Ginny and I were involved with Dr. Esther Harding before she died, and I have also become involved with the C.G. Jung Foundation in New York as a member of their board. My involvement and study of Jung has in a sense complemented and supplemented by Christian faith. Together they have given me a bit more understanding about myself and perhaps more about other people, and about the whole business of the meaning of life, which I faced when I was deciding to go to Seminary. I’d been in the investment business for a good many years, I was on the Vestry at Christ’s Church, Cranbrook, and became somewhat dissatisfied with the way my life was going and wondered if there wasn’t some way in which it could have additional meaning (or more meaning) and that was then that I was exposed to a young man whom we were trying to persuade to become Rector there. I volunteered because he was concerned about the administrative affairs of the Parish and as Treasurer of the Parish, I thought I knew something about its finances. Anyway, I volunteered to him that I would spend a business day a week in the Parish and he immediately faced me with the question: ‘If you’re that interested, why don’t you go to Seminary?’


We have performed services other than our usual ones in the barn. We have had several baptisms, I suppose eight or ten in the barn. We have had a burial service in the barn for one of our dear friends, as yet no wedding services in the barn, but some in other places around here, Ruth and Bill Heath’s daughter, Heather, married Timothy Gillespie, and then not long ago, I was able to take a wedding service for Ben Brewster and his bride.


Your contributions to Town Meeting have been effective. The thanks you gave to the Board of Health for all the work they did on Westport’s sewage problems was very much appreciated. No one else had thought to thank them for the enormous effort they had made.


Well, Mr. Sullivan and all the others had worked so hard on it (the Lagoon) and were obviously going to be defeated, and it seemed that someone should say a word of thanks to them, for trying to solve that which is a most difficult problem. I’ve felt that way about a few other things. I know one of the first Town Meetings I went to was on rezoning. It was rejected, yet a group had worked very hard on it and no one thought to thank them for their efforts. I didn’t feel as if I could speak out, because I was at my first Town Meeting, but I do think it’s important to give credit and thanks to the people who work on a volunteer basis in the Town.
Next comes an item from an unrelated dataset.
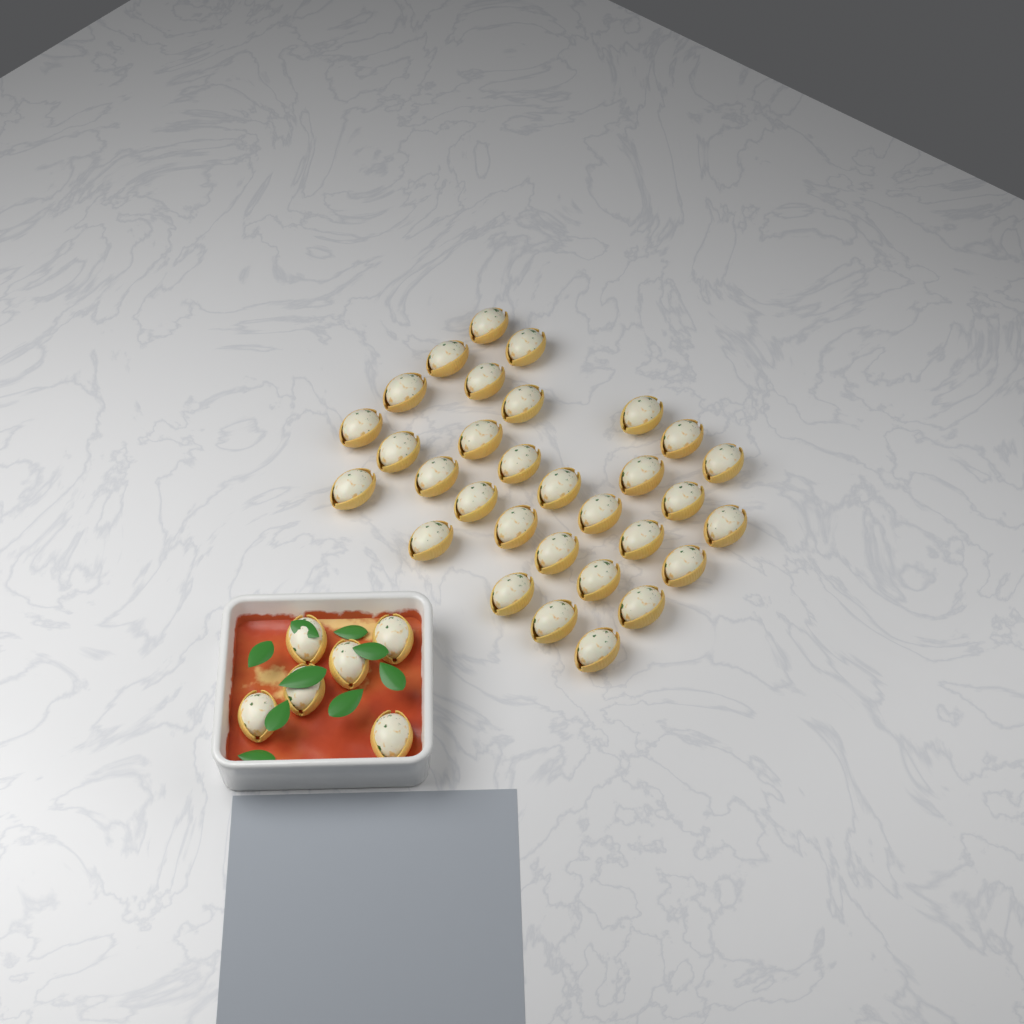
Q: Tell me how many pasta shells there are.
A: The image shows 37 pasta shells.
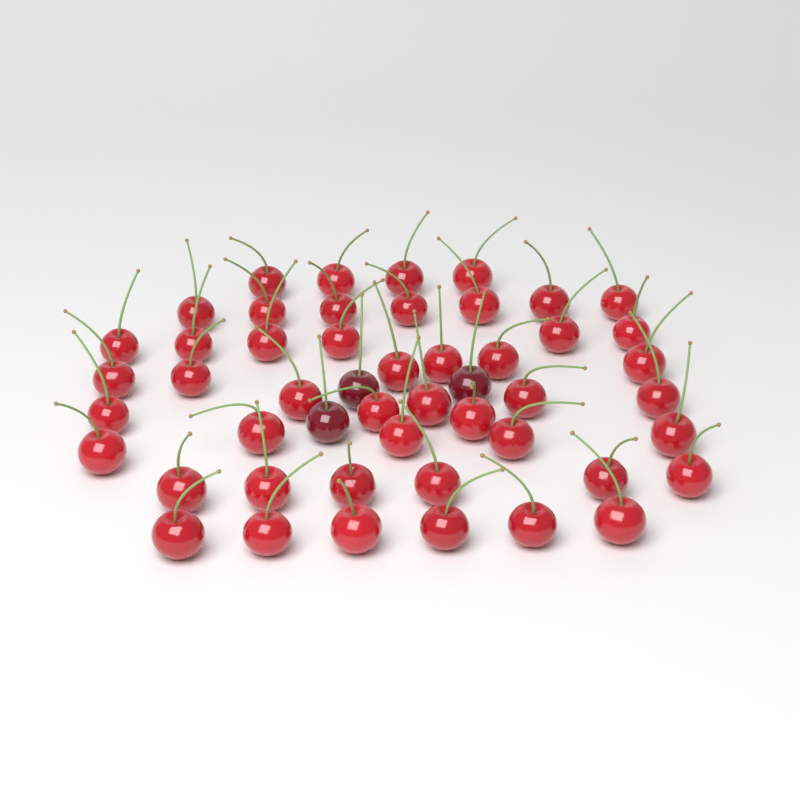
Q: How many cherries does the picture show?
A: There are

I’ll be seventy on my next birthday and I hope that I can continue to be here for a while and that we can continue to have services in the barn. I’ve gotten more out of it than anyone else because it has fulfilled my ministry in a way, which, because of the other work I was doing, I hadn’t had a chance to do.


About Westport, I’d stress mostly the fact that we have such a wonderful situation in that we have these two beautiful rivers coming together and the ocean, etc., and these are a great heritage. We should keep them, the rivers, unpolluted and pure, the shore, unpolluted and pure. We should, over a period of time, make an effort to achieve greater cooperation between the various aspects of the town, the North end and the South, the people who come for summers, and the people who live here all year round. I hope we can achieve a feeling of brotherhood and cooperation and continue to respect it and to keep it so that there is a greater understanding among people, when we make available, which we should do, some of the facilities here for others from out of town. We should try to do that without letting things happen which would be detrimental to the situation. I think the work of the Conservation Commission, the work of the Land Conservation Trust, the understanding of the Town Fathers and others that this is our heritage and we should do all we can to protect it. We all need to try to be as open to the feelings of others as we can and try to put ourselves I their place when we are able to.